Hello everyone.. I'm new to the forums and I am currently trying to help my wife through recovery. She was abusing pain pills for a long time and we are trying to kick the habit. She went to a recovery center in Florida for 32 days and the kids and I were very excited for her return. Upon arriving home she was clean for 1 day before the stresses of our regular life caused her to use. I found out on the third day that she had been using and we promptly removed the pills. We have gone to several NA meetings and she just got a sponsor but she wants to return to rehab where she feels 'safe' from herself. I think that she needs to work the system here and learn to deal with her addiction and recovery. I'm scared that if she goes to rehab again she will be stress free and when she returns she will simply be overwhelmed again and relapse. Any advice from anyone going through this would be helpful. I am beyond stressed having dealt with taking care of 3 kids and managing everything while she was in rehab. Now that she is home I thought things would improve but I don't think that she wants to work the NA system. I am not sure if I can handle her being gone for another 30+ days thousands of miles away.
The following user gives a hug of support to Marriedguy: monoxide (04-24-2012)

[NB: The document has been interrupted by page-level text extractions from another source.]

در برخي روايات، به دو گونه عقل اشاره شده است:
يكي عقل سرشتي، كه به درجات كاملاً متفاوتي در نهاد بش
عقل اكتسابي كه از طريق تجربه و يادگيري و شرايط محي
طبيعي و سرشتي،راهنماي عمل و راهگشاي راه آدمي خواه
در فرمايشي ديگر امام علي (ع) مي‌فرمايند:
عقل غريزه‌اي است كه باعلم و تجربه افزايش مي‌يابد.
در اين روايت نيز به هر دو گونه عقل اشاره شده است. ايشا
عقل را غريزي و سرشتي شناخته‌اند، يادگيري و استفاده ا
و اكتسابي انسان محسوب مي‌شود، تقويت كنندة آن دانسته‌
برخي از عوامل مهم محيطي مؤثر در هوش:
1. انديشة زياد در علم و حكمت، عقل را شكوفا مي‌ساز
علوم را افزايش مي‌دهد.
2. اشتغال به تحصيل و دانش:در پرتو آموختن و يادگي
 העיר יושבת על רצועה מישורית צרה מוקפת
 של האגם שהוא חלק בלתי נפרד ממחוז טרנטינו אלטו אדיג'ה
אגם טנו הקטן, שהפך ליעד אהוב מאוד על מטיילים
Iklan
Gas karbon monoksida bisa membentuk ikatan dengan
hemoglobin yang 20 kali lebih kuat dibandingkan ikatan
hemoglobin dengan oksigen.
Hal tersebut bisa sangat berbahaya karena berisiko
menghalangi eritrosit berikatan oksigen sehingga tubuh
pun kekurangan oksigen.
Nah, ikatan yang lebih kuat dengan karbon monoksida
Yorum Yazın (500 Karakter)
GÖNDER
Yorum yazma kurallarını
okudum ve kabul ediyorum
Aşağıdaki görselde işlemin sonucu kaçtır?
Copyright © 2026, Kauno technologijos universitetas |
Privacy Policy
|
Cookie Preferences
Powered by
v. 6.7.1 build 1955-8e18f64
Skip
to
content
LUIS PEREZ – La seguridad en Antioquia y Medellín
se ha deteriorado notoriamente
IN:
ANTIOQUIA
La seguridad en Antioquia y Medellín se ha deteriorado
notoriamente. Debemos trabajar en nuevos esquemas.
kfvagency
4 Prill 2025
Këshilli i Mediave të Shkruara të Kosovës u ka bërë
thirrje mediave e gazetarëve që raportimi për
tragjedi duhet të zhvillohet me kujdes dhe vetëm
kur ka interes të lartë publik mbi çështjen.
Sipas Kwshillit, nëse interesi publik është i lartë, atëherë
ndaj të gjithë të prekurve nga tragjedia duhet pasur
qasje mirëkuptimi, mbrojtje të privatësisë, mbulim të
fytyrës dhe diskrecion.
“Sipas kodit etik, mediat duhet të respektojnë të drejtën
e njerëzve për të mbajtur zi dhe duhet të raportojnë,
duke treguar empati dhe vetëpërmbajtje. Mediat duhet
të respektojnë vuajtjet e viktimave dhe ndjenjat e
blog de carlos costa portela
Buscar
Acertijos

Hi welcome to the boards. Well of course she want to go back to rehab, taking care of a home, 3 kids and a husband is incredibly stressful and I'm guessing at one point she had some kind of legitimate pain, is that gone? You are correct though she does have to learn how to be drug-free and live her regular old stress induced everyday life, she can't hide in rehab forever. Having said that, you can't make her believe it, can't force her to stay home and stay clean. Have you considered a compromise? Is there a hospital near you? Hospitals tend to have outpatient rehab programs. I'm thinking the Rehab program she went to was cushy and nice....I wouldn't let her go back there, and since you probably are paying for it, you have a say in the matter. Be understanding, but let her know that she has to learn to do this there, in your town, in her home. Check out the local outpatient programs. NA is great but it's not a hardcore rehab program, she may not think it's rigid enough, not enough hand-holding so to speak. So get her a more rigid program, locally. If she thinks she needs more help then get it for her, you can do that without necessarily giving her everything she wants. Make her work the local programs.

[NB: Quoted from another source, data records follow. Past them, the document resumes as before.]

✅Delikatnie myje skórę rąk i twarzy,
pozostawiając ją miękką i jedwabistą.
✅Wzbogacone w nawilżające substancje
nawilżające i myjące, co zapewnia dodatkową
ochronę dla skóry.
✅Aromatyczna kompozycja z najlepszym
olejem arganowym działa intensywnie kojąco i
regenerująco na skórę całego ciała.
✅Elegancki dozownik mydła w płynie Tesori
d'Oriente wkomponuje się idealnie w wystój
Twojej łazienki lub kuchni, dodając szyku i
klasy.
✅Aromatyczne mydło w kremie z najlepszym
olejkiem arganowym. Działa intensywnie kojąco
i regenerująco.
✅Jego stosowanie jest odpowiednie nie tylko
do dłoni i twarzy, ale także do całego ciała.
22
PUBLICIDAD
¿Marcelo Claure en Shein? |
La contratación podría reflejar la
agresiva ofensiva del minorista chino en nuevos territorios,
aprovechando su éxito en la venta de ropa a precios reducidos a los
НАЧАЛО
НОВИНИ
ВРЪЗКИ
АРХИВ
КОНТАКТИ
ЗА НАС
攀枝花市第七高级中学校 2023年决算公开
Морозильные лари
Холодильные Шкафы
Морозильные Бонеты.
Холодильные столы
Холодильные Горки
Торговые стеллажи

The other thing you need to keep in mind...not everyone can get clean and stay clean...if she can't cope and stay off the pills, you may have some decisions to make. You can't keep sending her out of state to rehab centers, thats not a solution.

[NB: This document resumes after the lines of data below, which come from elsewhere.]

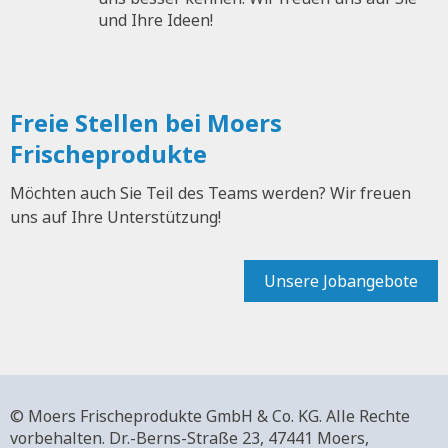
und Ihre Ideen!
Freie Stellen bei Moers
Frischeprodukte
Möchten auch Sie Teil des Teams werden? Wir freuen
uns auf Ihre Unterstützung!
Unsere Jobangebote
© Moers Frischeprodukte GmbH & Co. KG. Alle Rechte
vorbehalten.
Dr.-Berns-Straße 23,
47441 Moers,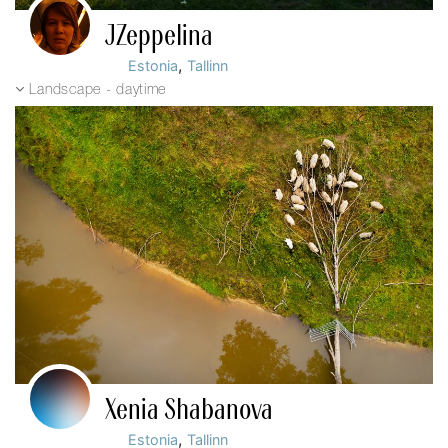
JZeppelina
,
Estonia
Tallinn
Landscape - daytime
Xenia Shabanova
,
Estonia
Tallinn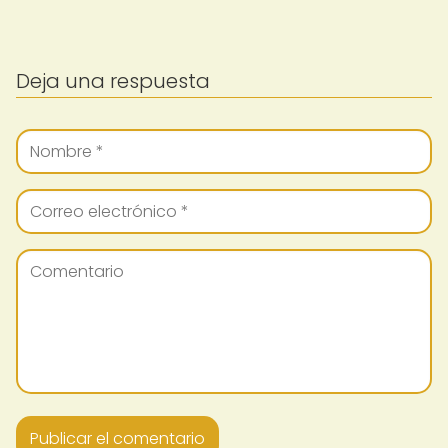
Deja una respuesta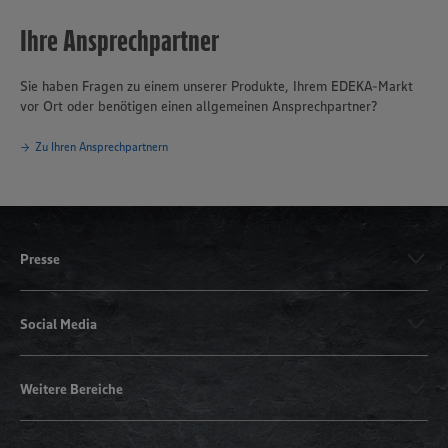
Ihre Ansprechpartner
Sie haben Fragen zu einem unserer Produkte, Ihrem EDEKA-Markt
vor Ort oder benötigen einen allgemeinen Ansprechpartner?
Zu Ihren Ansprechpartnern
Presse
Social Media
Weitere Bereiche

Check around and find out what your options are and talk to her and make a decision. But remember she is a drug addict, she shouldn't really get what she wants...you need to be firm and stand up for you and your kids. The goal here is to get clean not hide out at rehab centers...an addict will almost always take the easy way out and run.
The Following User Says Thank You to katlin09 For This Useful Post: Marriedguy (04-24-2012)
Yes, this all started with pain.. it really started about 2 years ago after our last daughter was born. Since, she has had legitimate problems with hysterectomy, minor car accident and a bout with some tooth pain that was fixed. So at this time there is no pain. I am trying to be as supportive as I can, we live in a small town and we have to drive about 1.5 hours to the nearest NA meeting.. we have been to 4 in 4 days which counts her attending two of them today. We don't have a lot of assistance or help for an addict of any kind in this area. This makes it really hard to get her what she needs.
I will look locally for some outpatient programs.. this may be something that might help. The sponsor that she got is a real tough cookie though, kinda know her from before all of this started, so she should be able to keep her inline. The problem is spending a couple hundred dollars in fuel a week to get her to meetings, I've recently been laid off.
I do have really good insurance though, which paid for her rehab except for the plane tickets. I'm sure I can get insurance to pay for another alternative if I can find one.
I believe that I may be going through some abandonment issues with her leaving the first time and since she has returned she has been caught in several lies to me which is tearing us both apart. We have based our relationship (15 years.. 12 married) on honesty. I know it is this disease that we are dealing with because all of the lies have involved drugs or something related to them.
Thanks for the response and advice.. I really appreciate the help.
This is definitely not a subject they cover in premarital counseling. From now on, your married to a drug addict, it will be hard to trust her for quite a while if not forever. She has to build up that trust, trust is earned, it's not given freely. And I can pretty much guarantee you that if you don't give in and give her what she wants, she'll see herself as the victim instead of the one causing the problems and ripping your family apart, you have to be tough and not fall for it.
Tough Love works....you can help her, and she can do the work and get better close to home. You've got enough on your hands just taking care of the kids and keeping them from falling apart. Her NA sponsor needs to be tough, otherwise they're not much help. If you have someone who won't stand up to you, whats the point. You kind of need to take on that dual role also. Be compassionate to a point to what your wife is going through, but...she's not sick...she brought this on her self, nobody forced her to do this, so you can love her and care about her while being tough and not letting her take advantage of that love.
I know this is all incredibly hard, it really is and it sucks big time...but if she'll stop quitting before she even tries and starts working the program and doing what she should have learned at rehab, then she can get better.